L'Explication Prémisse
Lorsque l'autorité administrative ordonne la fermeture provisoire d'un établissement (pour des raisons de santé, de sécurité, etc.), cette décision n'entraîne ni la fin du contrat de travail, ni sa suspension. Autrement dit : les salariés restent liés à leur employeur, conservent leur statut et leurs droits, et ne doivent pas subir de perte financière du fait de cette fermeture ordonnée par l'administration.
Une usine est fermée 10 jours par la préfecture après la détection d'un risque sanitaire. Pendant ces 10 jours, l'employeur ne peut pas licencier ni suspendre les contrats des opérateurs à cause de la fermeture administrative. Les salariés ne doivent pas subir de perte de salaire liée à cette fermeture : soit l'employeur continue à couvrir les rémunérations, soit des dispositifs (par exemple l'activité partielle) ou aides publiques prennent en charge tout ou partie des rémunérations, mais les salariés ne doivent pas être financièrement pénalisés du fait de la mesure administrative.
- La fermeture est prise par l'autorité administrative (article L.8272-2) et concerne l'établissement.
- La décision n'entraîne ni rupture ni suspension du contrat de travail : les contrats restent en vigueur.

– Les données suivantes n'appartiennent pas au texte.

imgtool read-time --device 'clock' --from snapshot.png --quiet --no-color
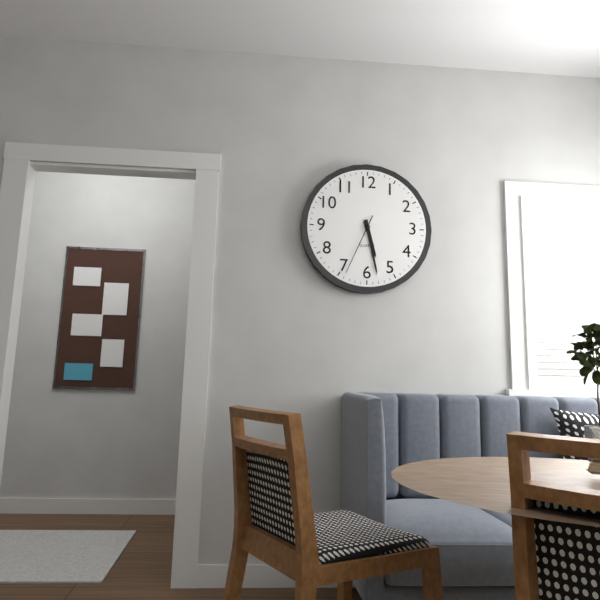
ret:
5:28:34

- Aucun préjudice pécuniaire ne doit peser sur les salariés : ils ne doivent pas subir de perte financière du fait de la fermeture administrative.
- Les droits attachés au contrat (ancienneté, ouverture des droits, avantages contractuels) sont préservés.

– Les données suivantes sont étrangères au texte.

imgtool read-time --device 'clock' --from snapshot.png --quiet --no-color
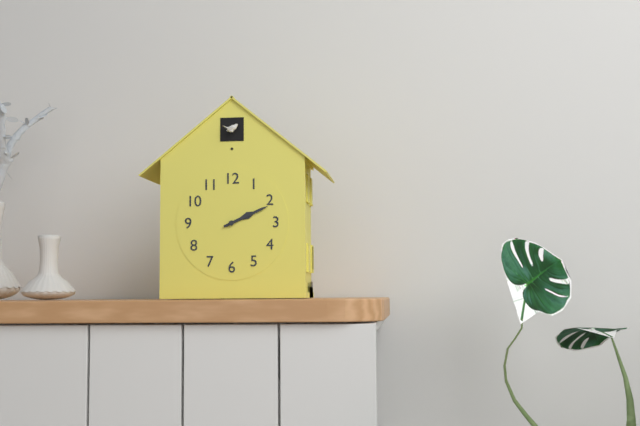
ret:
2:11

- L'employeur ne peut pas profiter de la fermeture administrative pour licencier, sanctionner ou réduire les droits des salariés.
- Des mécanismes publics (ex. activité partielle, aides) peuvent être mobilisés en pratique pour assurer la rémunération, sans que cela n'exonère l'application du principe de protection des salariés.
- En cas de non-respect (retenue de salaire, licenciement), les salariés peuvent saisir les juridictions compétentes (conseil de prud'hommes) pour faire valoir leurs droits.